--- START ---

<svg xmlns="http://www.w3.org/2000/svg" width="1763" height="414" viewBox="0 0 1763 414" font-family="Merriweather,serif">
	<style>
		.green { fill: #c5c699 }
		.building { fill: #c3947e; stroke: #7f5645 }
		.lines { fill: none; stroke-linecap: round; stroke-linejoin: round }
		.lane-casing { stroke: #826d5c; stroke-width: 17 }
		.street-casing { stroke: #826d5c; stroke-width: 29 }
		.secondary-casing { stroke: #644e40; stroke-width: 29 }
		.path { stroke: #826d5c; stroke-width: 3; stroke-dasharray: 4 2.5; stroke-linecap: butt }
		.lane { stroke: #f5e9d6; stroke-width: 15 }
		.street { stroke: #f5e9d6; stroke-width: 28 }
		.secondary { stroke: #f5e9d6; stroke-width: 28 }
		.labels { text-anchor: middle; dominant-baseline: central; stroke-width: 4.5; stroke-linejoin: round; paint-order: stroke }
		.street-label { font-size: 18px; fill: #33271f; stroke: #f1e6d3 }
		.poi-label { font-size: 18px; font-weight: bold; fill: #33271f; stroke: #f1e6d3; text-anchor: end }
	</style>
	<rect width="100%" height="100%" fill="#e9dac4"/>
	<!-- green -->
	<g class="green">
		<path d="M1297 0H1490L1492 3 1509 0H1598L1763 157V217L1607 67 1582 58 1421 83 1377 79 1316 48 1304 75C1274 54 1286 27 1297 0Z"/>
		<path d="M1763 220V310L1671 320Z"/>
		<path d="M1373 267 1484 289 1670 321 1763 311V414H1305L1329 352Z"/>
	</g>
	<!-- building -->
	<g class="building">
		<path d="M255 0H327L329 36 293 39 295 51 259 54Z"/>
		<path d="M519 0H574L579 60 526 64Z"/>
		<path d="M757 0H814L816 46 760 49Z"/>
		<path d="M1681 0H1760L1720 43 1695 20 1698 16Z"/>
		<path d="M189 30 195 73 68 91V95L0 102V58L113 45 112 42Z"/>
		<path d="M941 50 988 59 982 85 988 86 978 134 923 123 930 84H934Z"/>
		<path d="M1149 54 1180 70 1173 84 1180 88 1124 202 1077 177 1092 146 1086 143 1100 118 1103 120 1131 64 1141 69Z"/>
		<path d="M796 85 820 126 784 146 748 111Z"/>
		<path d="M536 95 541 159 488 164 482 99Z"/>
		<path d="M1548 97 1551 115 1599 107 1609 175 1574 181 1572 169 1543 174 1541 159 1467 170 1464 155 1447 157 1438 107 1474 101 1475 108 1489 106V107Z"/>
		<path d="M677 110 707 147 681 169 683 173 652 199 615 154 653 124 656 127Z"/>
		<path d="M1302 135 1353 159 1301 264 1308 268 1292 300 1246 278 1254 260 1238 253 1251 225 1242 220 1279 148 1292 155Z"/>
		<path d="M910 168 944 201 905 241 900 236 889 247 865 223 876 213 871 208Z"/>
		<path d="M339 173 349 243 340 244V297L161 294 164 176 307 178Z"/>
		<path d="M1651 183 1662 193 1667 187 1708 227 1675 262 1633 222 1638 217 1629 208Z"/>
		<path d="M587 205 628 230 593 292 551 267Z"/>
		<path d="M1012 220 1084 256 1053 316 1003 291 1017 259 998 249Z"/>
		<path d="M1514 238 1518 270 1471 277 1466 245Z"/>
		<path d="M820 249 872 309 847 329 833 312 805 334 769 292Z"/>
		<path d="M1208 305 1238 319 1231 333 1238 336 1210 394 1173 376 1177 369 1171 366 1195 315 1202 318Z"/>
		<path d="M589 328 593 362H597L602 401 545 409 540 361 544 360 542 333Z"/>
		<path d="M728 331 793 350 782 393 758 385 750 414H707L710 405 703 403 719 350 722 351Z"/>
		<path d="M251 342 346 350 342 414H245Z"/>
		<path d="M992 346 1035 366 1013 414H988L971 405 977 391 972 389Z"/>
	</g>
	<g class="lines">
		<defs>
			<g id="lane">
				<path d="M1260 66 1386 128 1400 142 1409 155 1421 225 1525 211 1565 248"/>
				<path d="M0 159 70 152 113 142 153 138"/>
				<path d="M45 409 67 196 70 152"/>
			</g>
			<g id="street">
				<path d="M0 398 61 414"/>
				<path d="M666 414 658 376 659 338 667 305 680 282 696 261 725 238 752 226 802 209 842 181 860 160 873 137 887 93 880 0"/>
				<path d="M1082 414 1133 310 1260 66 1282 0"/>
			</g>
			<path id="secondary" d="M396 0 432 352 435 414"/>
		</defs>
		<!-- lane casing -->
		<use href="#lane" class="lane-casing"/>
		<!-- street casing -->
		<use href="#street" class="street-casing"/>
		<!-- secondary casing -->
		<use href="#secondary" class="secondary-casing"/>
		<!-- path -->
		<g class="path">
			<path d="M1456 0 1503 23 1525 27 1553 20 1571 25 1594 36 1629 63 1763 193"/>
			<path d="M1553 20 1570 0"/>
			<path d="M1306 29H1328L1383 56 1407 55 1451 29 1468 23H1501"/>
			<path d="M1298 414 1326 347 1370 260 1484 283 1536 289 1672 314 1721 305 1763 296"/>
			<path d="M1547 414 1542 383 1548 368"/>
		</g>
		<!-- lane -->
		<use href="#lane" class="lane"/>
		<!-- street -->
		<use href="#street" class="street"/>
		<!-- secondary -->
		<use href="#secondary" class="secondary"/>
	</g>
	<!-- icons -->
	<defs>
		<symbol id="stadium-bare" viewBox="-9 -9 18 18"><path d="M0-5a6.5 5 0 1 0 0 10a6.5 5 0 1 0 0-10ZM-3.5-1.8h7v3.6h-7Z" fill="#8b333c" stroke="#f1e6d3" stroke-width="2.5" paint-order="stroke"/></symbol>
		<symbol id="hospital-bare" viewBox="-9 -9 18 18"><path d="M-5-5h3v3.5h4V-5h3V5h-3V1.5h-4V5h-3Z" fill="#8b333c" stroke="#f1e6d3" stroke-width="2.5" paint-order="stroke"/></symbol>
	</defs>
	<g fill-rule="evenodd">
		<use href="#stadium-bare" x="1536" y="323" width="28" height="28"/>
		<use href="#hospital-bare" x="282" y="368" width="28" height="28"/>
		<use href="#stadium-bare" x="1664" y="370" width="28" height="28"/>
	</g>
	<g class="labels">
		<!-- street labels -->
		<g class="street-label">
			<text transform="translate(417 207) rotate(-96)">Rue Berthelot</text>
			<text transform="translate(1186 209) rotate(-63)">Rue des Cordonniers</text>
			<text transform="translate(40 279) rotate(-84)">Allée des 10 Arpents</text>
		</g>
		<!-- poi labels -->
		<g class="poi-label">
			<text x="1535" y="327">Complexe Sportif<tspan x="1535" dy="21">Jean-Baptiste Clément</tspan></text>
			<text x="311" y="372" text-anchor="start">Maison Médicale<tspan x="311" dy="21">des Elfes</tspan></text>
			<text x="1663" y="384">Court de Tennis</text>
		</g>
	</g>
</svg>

--- END ---

The entries shown above should be copied out word for word.

### TASK RESPONSE
<svg xmlns="http://www.w3.org/2000/svg" width="1763" height="414" viewBox="0 0 1763 414" font-family="Merriweather,serif">
	<style>
		.green { fill: #c5c699 }
		.building { fill: #c3947e; stroke: #7f5645 }
		.lines { fill: none; stroke-linecap: round; stroke-linejoin: round }
		.lane-casing { stroke: #826d5c; stroke-width: 17 }
		.street-casing { stroke: #826d5c; stroke-width: 29 }
		.secondary-casing { stroke: #644e40; stroke-width: 29 }
		.path { stroke: #826d5c; stroke-width: 3; stroke-dasharray: 4 2.5; stroke-linecap: butt }
		.lane { stroke: #f5e9d6; stroke-width: 15 }
		.street { stroke: #f5e9d6; stroke-width: 28 }
		.secondary { stroke: #f5e9d6; stroke-width: 28 }
		.labels { text-anchor: middle; dominant-baseline: central; stroke-width: 4.5; stroke-linejoin: round; paint-order: stroke }
		.street-label { font-size: 18px; fill: #33271f; stroke: #f1e6d3 }
		.poi-label { font-size: 18px; font-weight: bold; fill: #33271f; stroke: #f1e6d3; text-anchor: end }
	</style>
	<rect width="100%" height="100%" fill="#e9dac4"/>
	<!-- green -->
	<g class="green">
		<path d="M1297 0H1490L1492 3 1509 0H1598L1763 157V217L1607 67 1582 58 1421 83 1377 79 1316 48 1304 75C1274 54 1286 27 1297 0Z"/>
		<path d="M1763 220V310L1671 320Z"/>
		<path d="M1373 267 1484 289 1670 321 1763 311V414H1305L1329 352Z"/>
	</g>
	<!-- building -->
	<g class="building">
		<path d="M255 0H327L329 36 293 39 295 51 259 54Z"/>
		<path d="M519 0H574L579 60 526 64Z"/>
		<path d="M757 0H814L816 46 760 49Z"/>
		<path d="M1681 0H1760L1720 43 1695 20 1698 16Z"/>
		<path d="M189 30 195 73 68 91V95L0 102V58L113 45 112 42Z"/>
		<path d="M941 50 988 59 982 85 988 86 978 134 923 123 930 84H934Z"/>
		<path d="M1149 54 1180 70 1173 84 1180 88 1124 202 1077 177 1092 146 1086 143 1100 118 1103 120 1131 64 1141 69Z"/>
		<path d="M796 85 820 126 784 146 748 111Z"/>
		<path d="M536 95 541 159 488 164 482 99Z"/>
		<path d="M1548 97 1551 115 1599 107 1609 175 1574 181 1572 169 1543 174 1541 159 1467 170 1464 155 1447 157 1438 107 1474 101 1475 108 1489 106V107Z"/>
		<path d="M677 110 707 147 681 169 683 173 652 199 615 154 653 124 656 127Z"/>
		<path d="M1302 135 1353 159 1301 264 1308 268 1292 300 1246 278 1254 260 1238 253 1251 225 1242 220 1279 148 1292 155Z"/>
		<path d="M910 168 944 201 905 241 900 236 889 247 865 223 876 213 871 208Z"/>
		<path d="M339 173 349 243 340 244V297L161 294 164 176 307 178Z"/>
		<path d="M1651 183 1662 193 1667 187 1708 227 1675 262 1633 222 1638 217 1629 208Z"/>
		<path d="M587 205 628 230 593 292 551 267Z"/>
		<path d="M1012 220 1084 256 1053 316 1003 291 1017 259 998 249Z"/>
		<path d="M1514 238 1518 270 1471 277 1466 245Z"/>
		<path d="M820 249 872 309 847 329 833 312 805 334 769 292Z"/>
		<path d="M1208 305 1238 319 1231 333 1238 336 1210 394 1173 376 1177 369 1171 366 1195 315 1202 318Z"/>
		<path d="M589 328 593 362H597L602 401 545 409 540 361 544 360 542 333Z"/>
		<path d="M728 331 793 350 782 393 758 385 750 414H707L710 405 703 403 719 350 722 351Z"/>
		<path d="M251 342 346 350 342 414H245Z"/>
		<path d="M992 346 1035 366 1013 414H988L971 405 977 391 972 389Z"/>
	</g>
	<g class="lines">
		<defs>
			<g id="lane">
				<path d="M1260 66 1386 128 1400 142 1409 155 1421 225 1525 211 1565 248"/>
				<path d="M0 159 70 152 113 142 153 138"/>
				<path d="M45 409 67 196 70 152"/>
			</g>
			<g id="street">
				<path d="M0 398 61 414"/>
				<path d="M666 414 658 376 659 338 667 305 680 282 696 261 725 238 752 226 802 209 842 181 860 160 873 137 887 93 880 0"/>
				<path d="M1082 414 1133 310 1260 66 1282 0"/>
			</g>
			<path id="secondary" d="M396 0 432 352 435 414"/>
		</defs>
		<!-- lane casing -->
		<use href="#lane" class="lane-casing"/>
		<!-- street casing -->
		<use href="#street" class="street-casing"/>
		<!-- secondary casing -->
		<use href="#secondary" class="secondary-casing"/>
		<!-- path -->
		<g class="path">
			<path d="M1456 0 1503 23 1525 27 1553 20 1571 25 1594 36 1629 63 1763 193"/>
			<path d="M1553 20 1570 0"/>
			<path d="M1306 29H1328L1383 56 1407 55 1451 29 1468 23H1501"/>
			<path d="M1298 414 1326 347 1370 260 1484 283 1536 289 1672 314 1721 305 1763 296"/>
			<path d="M1547 414 1542 383 1548 368"/>
		</g>
		<!-- lane -->
		<use href="#lane" class="lane"/>
		<!-- street -->
		<use href="#street" class="street"/>
		<!-- secondary -->
		<use href="#secondary" class="secondary"/>
	</g>
	<!-- icons -->
	<defs>
		<symbol id="stadium-bare" viewBox="-9 -9 18 18"><path d="M0-5a6.5 5 0 1 0 0 10a6.5 5 0 1 0 0-10ZM-3.5-1.8h7v3.6h-7Z" fill="#8b333c" stroke="#f1e6d3" stroke-width="2.5" paint-order="stroke"/></symbol>
		<symbol id="hospital-bare" viewBox="-9 -9 18 18"><path d="M-5-5h3v3.5h4V-5h3V5h-3V1.5h-4V5h-3Z" fill="#8b333c" stroke="#f1e6d3" stroke-width="2.5" paint-order="stroke"/></symbol>
	</defs>
	<g fill-rule="evenodd">
		<use href="#stadium-bare" x="1536" y="323" width="28" height="28"/>
		<use href="#hospital-bare" x="282" y="368" width="28" height="28"/>
		<use href="#stadium-bare" x="1664" y="370" width="28" height="28"/>
	</g>
	<g class="labels">
		<!-- street labels -->
		<g class="street-label">
			<text transform="translate(417 207) rotate(-96)">Rue Berthelot</text>
			<text transform="translate(1186 209) rotate(-63)">Rue des Cordonniers</text>
			<text transform="translate(40 279) rotate(-84)">Allée des 10 Arpents</text>
		</g>
		<!-- poi labels -->
		<g class="poi-label">
			<text x="1535" y="327">Complexe Sportif<tspan x="1535" dy="21">Jean-Baptiste Clément</tspan></text>
			<text x="311" y="372" text-anchor="start">Maison Médicale<tspan x="311" dy="21">des Elfes</tspan></text>
			<text x="1663" y="384">Court de Tennis</text>
		</g>
	</g>
</svg>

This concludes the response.